(Data excerpts)
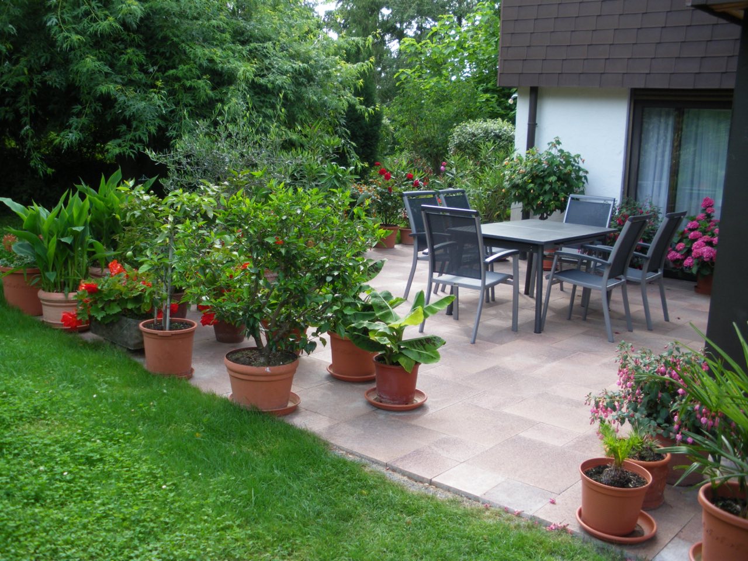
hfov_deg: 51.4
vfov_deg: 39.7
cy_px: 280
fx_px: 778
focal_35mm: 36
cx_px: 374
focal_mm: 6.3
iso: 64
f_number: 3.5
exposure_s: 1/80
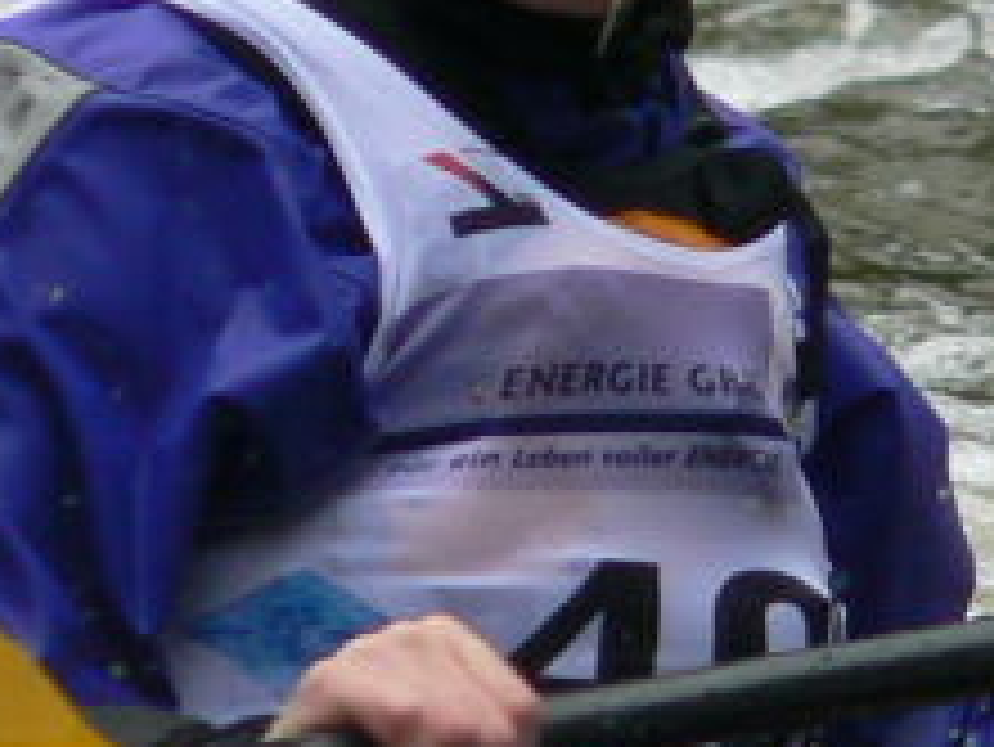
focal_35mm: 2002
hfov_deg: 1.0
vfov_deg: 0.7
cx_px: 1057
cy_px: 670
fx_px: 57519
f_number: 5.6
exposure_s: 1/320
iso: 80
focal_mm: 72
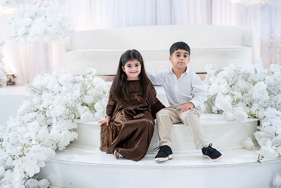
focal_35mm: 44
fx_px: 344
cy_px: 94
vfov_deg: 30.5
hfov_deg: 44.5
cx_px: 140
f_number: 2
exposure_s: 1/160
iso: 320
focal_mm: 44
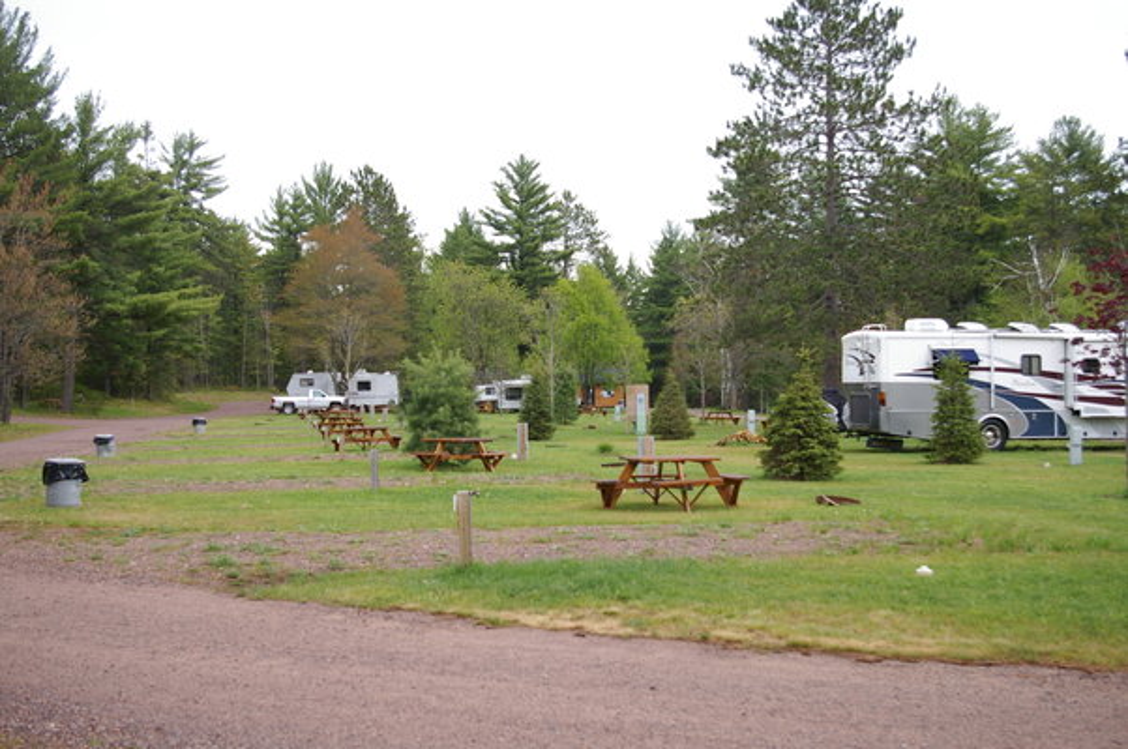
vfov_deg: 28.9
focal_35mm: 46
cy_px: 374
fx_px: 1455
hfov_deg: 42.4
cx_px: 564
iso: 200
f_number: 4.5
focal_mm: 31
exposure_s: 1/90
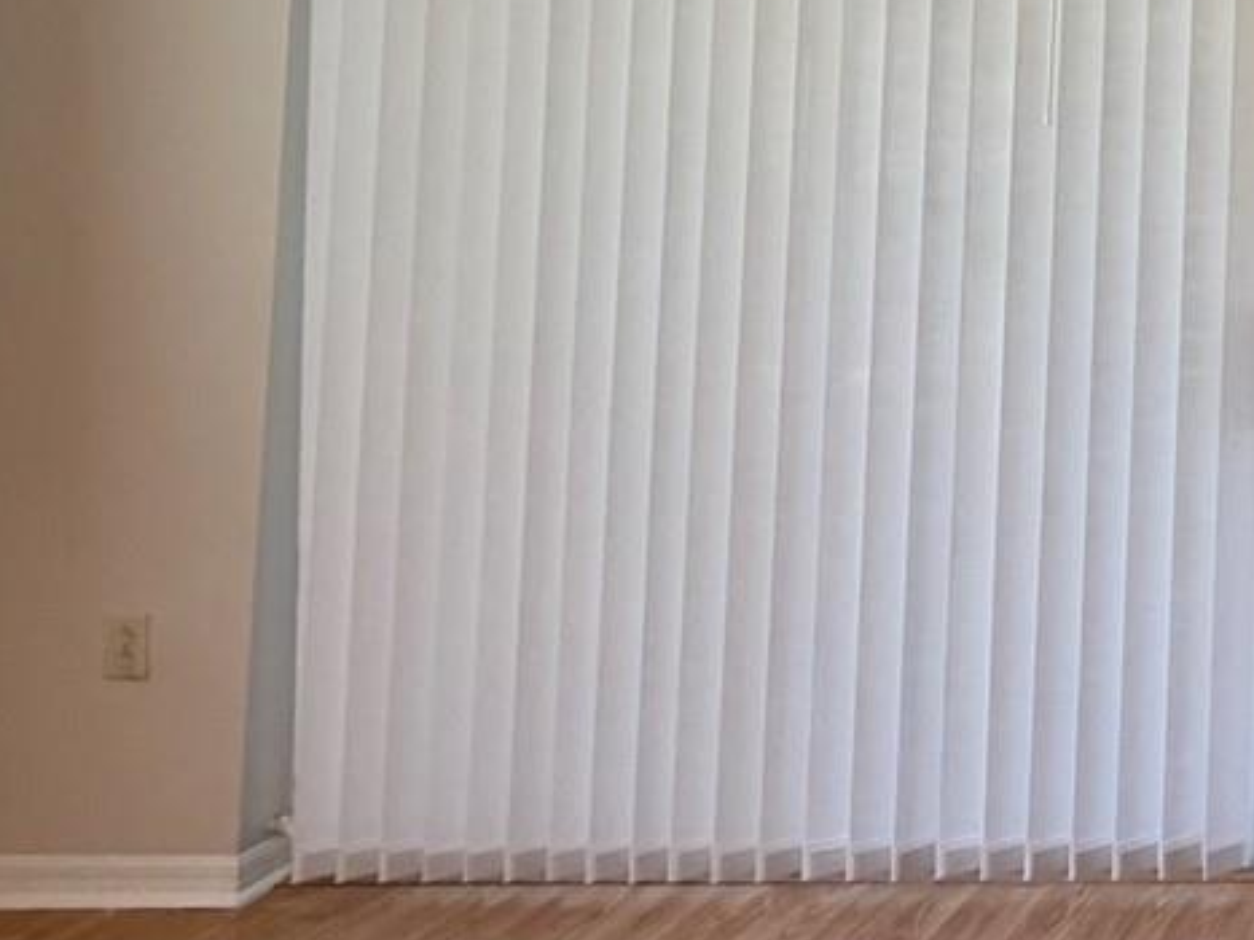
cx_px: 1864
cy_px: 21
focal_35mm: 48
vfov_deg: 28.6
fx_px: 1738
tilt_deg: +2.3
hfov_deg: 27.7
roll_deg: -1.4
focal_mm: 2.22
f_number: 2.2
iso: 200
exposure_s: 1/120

### Work item
Give the entries again without a single change, but with no pictures.

### Task output
hfov_deg: 51.4
vfov_deg: 39.7
cy_px: 280
fx_px: 778
focal_35mm: 36
cx_px: 374
focal_mm: 6.3
iso: 64
f_number: 3.5
exposure_s: 1/80
focal_35mm: 2002
hfov_deg: 1.0
vfov_deg: 0.7
cx_px: 1057
cy_px: 670
fx_px: 57519
f_number: 5.6
exposure_s: 1/320
iso: 80
focal_mm: 72
focal_35mm: 44
fx_px: 344
cy_px: 94
vfov_deg: 30.5
hfov_deg: 44.5
cx_px: 140
f_number: 2
exposure_s: 1/160
iso: 320
focal_mm: 44
vfov_deg: 28.9
focal_35mm: 46
cy_px: 374
fx_px: 1455
hfov_deg: 42.4
cx_px: 564
iso: 200
f_number: 4.5
focal_mm: 31
exposure_s: 1/90
cx_px: 1864
cy_px: 21
focal_35mm: 48
vfov_deg: 28.6
fx_px: 1738
tilt_deg: +2.3
hfov_deg: 27.7
roll_deg: -1.4
focal_mm: 2.22
f_number: 2.2
iso: 200
exposure_s: 1/120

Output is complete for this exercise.